— Begin RECORDS FOR THIS TASK —
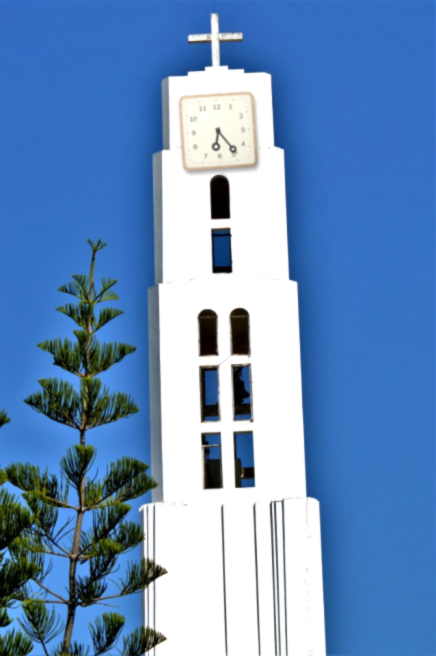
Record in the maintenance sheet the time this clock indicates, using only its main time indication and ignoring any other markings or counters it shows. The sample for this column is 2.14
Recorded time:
6.24
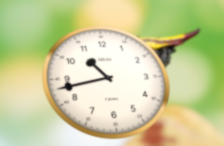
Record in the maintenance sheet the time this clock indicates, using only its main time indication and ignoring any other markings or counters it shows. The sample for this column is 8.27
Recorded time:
10.43
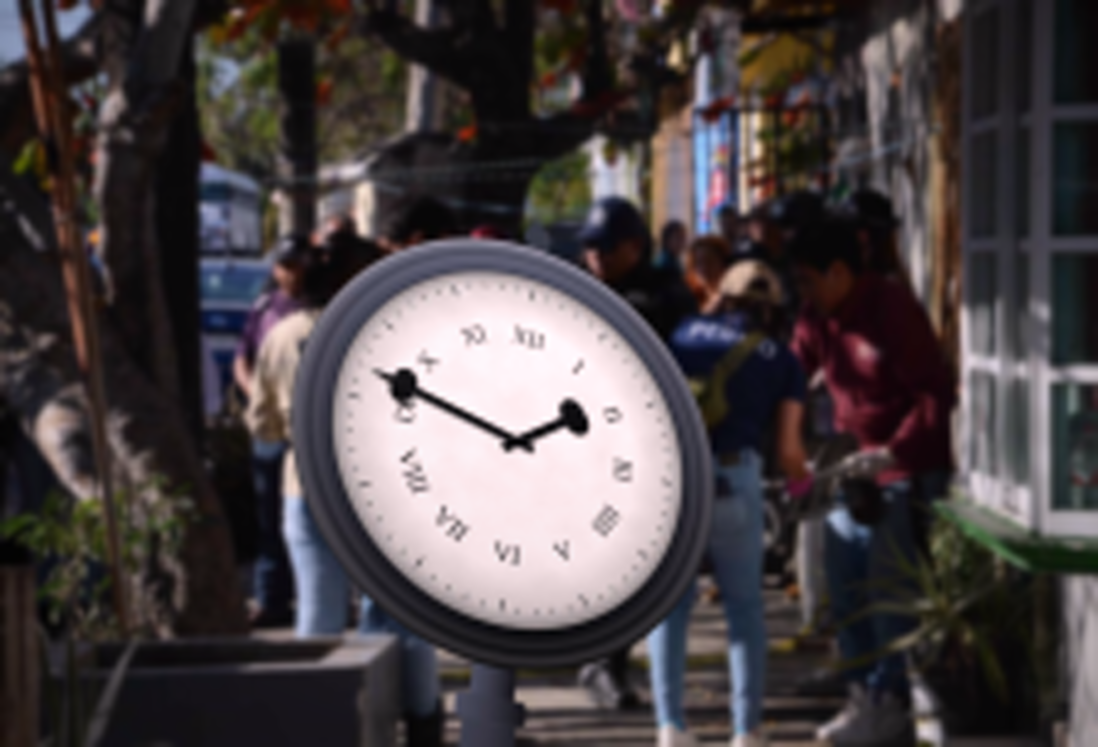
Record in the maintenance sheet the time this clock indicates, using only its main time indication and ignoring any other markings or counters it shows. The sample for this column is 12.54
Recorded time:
1.47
— End RECORDS FOR THIS TASK —
### SET EXERCISE:
Copy word for word the lines of the entries from the one containing "column is 12.54" through the last line of the entries, including both.

### ANSWER BELOW:
Record in the maintenance sheet the time this clock indicates, using only its main time indication and ignoring any other markings or counters it shows. The sample for this column is 12.54
Recorded time:
1.47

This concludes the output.